(TASK LIST)
a - Translate this sentence from the course syllabus excerpt into Spanish: "These videos may also be used, at a later date, as part of the Department's video library for future students."
b - Transcribe the stretch of the course syllabus excerpt from "For most class" through "on important topics.", keeping every word and punctuation mark unchanged.

(QUOTED PASSAGE)

Beyond evaluation, the teaching team will work to offer specific, constructive, and critical feedback to you, both on written assignments and in debriefing presentations.
|Two Written Assignments (Individual)||30%|
|Oral Briefing (Group)||25%|
Professional Communication and Groupwork
The main course assignments, along with special skill-building instruction and resource materials, are designed to make you a more competent communicator in a variety of planning contexts. Our work together will include two required workshops on professional communication (Workshops 1 and 2), covering: professional memoranda, press releases, and other common formats for professional writing (only some of which we will be able to practice in a meaningful way in this course); design and delivery of oral briefings (professional presentations) for decision-makers, which are supported by, not driven by, information technology or other media. We will also be able to discuss fundamentals of effective teamwork and self-management.
The presentations you give will be videotaped, and using the video, you will debrief your work with Prof. Cherie Abbanat, in addition to written feedback you receive from the teaching team on your content and delivery. These videos may also be used, at a later date, as part of the Department's video library for future students.
Democracy (And Responsibility) in the Classroom
A premise of the course is that our own efforts to engage challenging topics will reflect the very real-world challenges we wish to understand. The classroom is thus a case in point, and while faculty bear a special responsibility given their role in guiding the work, every class member is responsible for contributing to our success. Our discussions should therefore reflect a commitment to the very working principles - or ground rules and norms - on which effective action in a democracy depends, especially in diverse societies, for example:
- Respect with Challenge: Promoting mutual respect, being as inclusive as possible, but being willing to disagree thoughtfully where it will support a better discussion or bring important ideas and differences in perspective (vantage point) into view;
- Curiosity with Candor: Following questions, questioning "givens" (prevailing assumptions, for example);
- Listening Actively: Listening to understand, checking assumptions, not simply waiting our turns to talk; and
- Assuming Responsibility: In our case, for the work of making the classroom an effective place for learning together, being more than a spectator.
For most class sessions and for your study group meetings as well, you will read assigned material guided by specific study questions, though you are welcome to go beyond them. The questions are linked to our central objectives for the case (or other discussion topic), which is linked in turn to the larger course focus on planning's defining traditions, roles, and dilemmas. In some instances, we will offer recommended readings or lists as take-away resources on important topics.

(RAW DATA)
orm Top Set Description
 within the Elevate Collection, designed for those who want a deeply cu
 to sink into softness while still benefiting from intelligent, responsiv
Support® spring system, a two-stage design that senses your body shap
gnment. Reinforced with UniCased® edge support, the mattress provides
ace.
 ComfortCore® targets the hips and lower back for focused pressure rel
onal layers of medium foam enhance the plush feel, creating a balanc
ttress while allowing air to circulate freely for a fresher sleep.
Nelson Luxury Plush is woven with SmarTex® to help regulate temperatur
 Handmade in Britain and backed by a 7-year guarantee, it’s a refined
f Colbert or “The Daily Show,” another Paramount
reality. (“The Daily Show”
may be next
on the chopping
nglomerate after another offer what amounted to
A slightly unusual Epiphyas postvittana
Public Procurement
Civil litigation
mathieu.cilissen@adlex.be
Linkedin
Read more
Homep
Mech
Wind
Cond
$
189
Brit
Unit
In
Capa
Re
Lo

(RESPONSES TO THE EXERCISE)
a - Estos videos también podrán utilizarse, en una fecha posterior, como parte de la videoteca del Departamento para futuros estudiantes.

b -
For most class sessions and for your study group meetings as well, you will read assigned material guided by specific study questions, though you are welcome to go beyond them. The questions are linked to our central objectives for the case (or other discussion topic), which is linked in turn to the larger course focus on planning's defining traditions, roles, and dilemmas. In some instances, we will offer recommended readings or lists as take-away resources on important topics.